NEW YORK (JTA) — Moviegoers who head this weekend to the AMC Magic Johnson Harlem 9 for the opening of “42” will see the story of how Jackie Robinson displayed legendary courage, class and talent in the face of immense pressure and racial hatred as he broke down baseball’s color barrier.
Less well known is Robinson’s role in a controversy that erupted just a few blocks away, at Harlem’s most famous theater, and underscored his commitment to fighting all bigotry, including prejudice emanating from his own community.
It was 1962, a decade-and-a-half after Robinson first took the field for the Brooklyn Dodgers and just a few years after he retired. Day after day, an angry crowd marched outside Harlem’s legendary Apollo Theater protesting against its Jewish owner, Frank Schiffman, and his plan to open a low-cost restaurant with prices that potentially would threaten the business of a more expensive black-owned eatery.
The demonstrators carried anti-Semitic posters and hurled racial epithets, reportedly denouncing Schiffman as a Shylock who wanted to extract a pound of flesh from the black community.
Schiffman turned to several black leaders for help, but despite the increasingly hostile acts of anti-Semitism that were taking place, they all remained silent — except for Robinson.
“I was ashamed to see community leaders who were afraid to speak out when blacks were guilty of anti-Semitism,” Robinson wrote in his 1972 autobiography, “I Never Had It Made. “How could we stand against anti-black prejudice if we were willing to practice or condone a similar intolerance?”
Never one to back down from a cause he believed in, Robinson used his syndicated newspaper column to condemn the protesters’ blatant use of anti-Semitism and compared their actions to events that had occurred in Nazi Germany, drawing the ire of many black nationalists in the process.

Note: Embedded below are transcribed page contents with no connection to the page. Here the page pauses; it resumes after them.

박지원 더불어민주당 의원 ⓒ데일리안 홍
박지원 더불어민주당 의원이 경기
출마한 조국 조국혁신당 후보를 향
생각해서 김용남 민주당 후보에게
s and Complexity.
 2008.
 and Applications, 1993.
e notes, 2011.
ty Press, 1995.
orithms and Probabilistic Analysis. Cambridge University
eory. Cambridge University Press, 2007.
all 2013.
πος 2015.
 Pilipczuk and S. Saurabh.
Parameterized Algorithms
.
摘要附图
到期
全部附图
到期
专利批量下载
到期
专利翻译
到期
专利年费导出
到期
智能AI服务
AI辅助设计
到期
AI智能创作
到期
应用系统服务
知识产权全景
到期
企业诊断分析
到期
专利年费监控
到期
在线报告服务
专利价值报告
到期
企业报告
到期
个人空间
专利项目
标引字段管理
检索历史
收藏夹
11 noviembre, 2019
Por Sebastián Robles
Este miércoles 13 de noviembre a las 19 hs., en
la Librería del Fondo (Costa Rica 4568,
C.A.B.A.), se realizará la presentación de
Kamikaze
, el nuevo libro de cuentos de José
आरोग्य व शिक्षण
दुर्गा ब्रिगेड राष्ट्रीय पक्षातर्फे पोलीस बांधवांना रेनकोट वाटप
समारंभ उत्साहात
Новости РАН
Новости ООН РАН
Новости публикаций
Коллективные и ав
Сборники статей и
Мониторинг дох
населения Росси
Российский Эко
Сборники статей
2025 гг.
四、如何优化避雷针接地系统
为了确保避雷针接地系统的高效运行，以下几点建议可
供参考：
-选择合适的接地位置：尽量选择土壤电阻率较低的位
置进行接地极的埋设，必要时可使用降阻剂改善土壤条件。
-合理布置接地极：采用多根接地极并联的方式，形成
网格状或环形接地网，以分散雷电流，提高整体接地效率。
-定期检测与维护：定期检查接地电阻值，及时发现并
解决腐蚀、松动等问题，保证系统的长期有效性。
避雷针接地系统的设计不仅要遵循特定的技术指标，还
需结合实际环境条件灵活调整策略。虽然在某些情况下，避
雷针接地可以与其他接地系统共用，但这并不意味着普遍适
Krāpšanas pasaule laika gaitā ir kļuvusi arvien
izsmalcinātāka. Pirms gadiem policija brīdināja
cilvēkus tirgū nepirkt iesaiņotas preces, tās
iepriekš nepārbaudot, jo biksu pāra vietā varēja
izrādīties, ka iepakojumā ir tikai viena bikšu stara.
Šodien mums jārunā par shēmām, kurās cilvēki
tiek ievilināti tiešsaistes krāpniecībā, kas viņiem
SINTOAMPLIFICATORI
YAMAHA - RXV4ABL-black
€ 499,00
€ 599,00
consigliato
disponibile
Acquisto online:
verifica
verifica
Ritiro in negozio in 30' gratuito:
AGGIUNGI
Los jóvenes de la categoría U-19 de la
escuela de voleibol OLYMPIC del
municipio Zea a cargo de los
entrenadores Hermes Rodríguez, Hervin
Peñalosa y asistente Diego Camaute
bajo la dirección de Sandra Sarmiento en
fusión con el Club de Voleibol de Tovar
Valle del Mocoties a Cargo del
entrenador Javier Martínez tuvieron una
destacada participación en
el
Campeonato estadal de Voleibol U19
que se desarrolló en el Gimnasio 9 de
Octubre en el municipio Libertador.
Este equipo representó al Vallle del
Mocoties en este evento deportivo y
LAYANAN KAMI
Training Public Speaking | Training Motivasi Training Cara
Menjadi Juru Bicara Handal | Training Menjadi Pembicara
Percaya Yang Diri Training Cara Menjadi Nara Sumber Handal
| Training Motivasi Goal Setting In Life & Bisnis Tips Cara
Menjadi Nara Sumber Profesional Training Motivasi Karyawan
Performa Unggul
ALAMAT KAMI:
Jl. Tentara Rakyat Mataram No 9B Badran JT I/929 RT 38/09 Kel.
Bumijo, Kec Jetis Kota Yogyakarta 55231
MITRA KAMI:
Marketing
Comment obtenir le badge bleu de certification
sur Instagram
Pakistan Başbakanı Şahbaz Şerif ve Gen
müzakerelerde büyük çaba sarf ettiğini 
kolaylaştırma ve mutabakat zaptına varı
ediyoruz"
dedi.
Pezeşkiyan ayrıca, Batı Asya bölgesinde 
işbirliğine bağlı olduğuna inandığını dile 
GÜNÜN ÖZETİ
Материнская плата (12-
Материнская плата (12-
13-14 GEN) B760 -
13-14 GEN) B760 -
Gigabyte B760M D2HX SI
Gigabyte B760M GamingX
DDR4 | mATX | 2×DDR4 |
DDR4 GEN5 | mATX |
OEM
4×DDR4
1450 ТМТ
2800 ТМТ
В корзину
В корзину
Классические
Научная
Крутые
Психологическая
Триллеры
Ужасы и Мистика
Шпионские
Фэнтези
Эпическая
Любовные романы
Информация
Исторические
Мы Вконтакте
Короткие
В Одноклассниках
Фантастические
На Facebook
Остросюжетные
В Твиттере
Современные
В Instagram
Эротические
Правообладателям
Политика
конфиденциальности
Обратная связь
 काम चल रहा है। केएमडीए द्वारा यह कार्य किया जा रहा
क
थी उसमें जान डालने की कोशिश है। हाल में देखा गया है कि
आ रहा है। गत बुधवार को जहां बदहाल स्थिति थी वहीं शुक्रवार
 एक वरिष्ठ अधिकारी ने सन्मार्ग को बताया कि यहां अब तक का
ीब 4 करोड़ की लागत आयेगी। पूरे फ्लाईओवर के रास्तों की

The nationalists, who had adopted a separatist agenda, retaliated by protesting in front of a nearby Chock Full O’ Nuts coffee shop — Robinson had worked for the chain after his 1957 retirement from baseball — and outside a dinner honoring Robinson’s induction into the Baseball Hall of Fame.
In turn, several mainstream black leaders — including Roy Wilkins, the longtime leader of the NAACP — quickly came to the defense of Robinson and Schiffman.
“In their fight for equal opportunity, Negroes cannot use the slimy tools of anti-Semitism or indulge in racism, the very tactics against which we cry out,” Wilkins wrote in a telegram to Robinson. “We join you in your straight statement that this is a matter of principle from which there can be no retreat.”
Other leaders, including the Rev. Martin Luther King Jr. and Philadelphia Tribune publisher Dr. E. Washington Rhodes, also offered their support, according to Robinson. Major League Baseball’s first black player also managed to pry a condemnation of anti-Semitism from Lewis Micheaux, the owner of Harlem’s National Memorial African Book Store, though Micheaux had sympathized with the marchers and denounced Robinson’s initial criticisms.
Soon after, the protests ceased.
Some Jewish communal officials have noted that Robinson’s strong stance during the 1962 Apollo incident stood in stark contrast to the silence from black leaders during the 1995 protests outside Freddy’s clothing store on 125th Street.
For months, large crowds gathered in front of the Harlem store to protest the efforts of its Jewish owner, Fred Harari, to expand into an adjacent storefront that was occupied by a black-owned business.
The condemnations came only after one protester, Roland Smith Jr., shot and killed seven store employees before burning down the building and taking his own life.
Robinson was always quick to criticize anti-Semitism in the black community, according to Stephen Norwood, a professor at the University of Oklahoma who co-wrote a scholarly article on Robinson’s relationship with Jews.
In a 1997 interview timed to the 50th anniversary of Robinson’s integration of baseball, Norwood pointed out that Robinson was the first to condemn and call for the removal of a Congress of Racial Equality official in 1966 after he shouted at a group of Jews, “Hitler made a mistake when he didn’t kill enough of you.”
While raising funds for the NAACP and bail money for imprisoned civil-rights marchers, Norwood said, Robinson witnessed the valuable contributions that Jews were making to the black community’s struggle. When Robinson took part in the legendary march on Washington and stood by King in Birmingham, Ala., he saw that some Jews also were placing their bodies on the line for civil-rights causes.
According to Norwood, when black nationalism emerged as a powerful force during the 1960s, Robinson rejected its separatist agenda and continued to include Jews in his major efforts to economically empower the black community with the Freedom National Bank and the Jackie Robinson Construction Company.
Roger Kahn, whose “Boys of Summer” chronicled Robinson and his teammates’ multi-year road to winning the World Series in 1955, would write later that Robinson’s actions during the Apollo protests should not have come as a surprise.
“He hated anti-Semitism just as he hated prejudice against blacks,” Kahn wrote. “Without qualification and from the gut.”
(This piece was adapted from an article that first appeared in The Jewish Exponent.)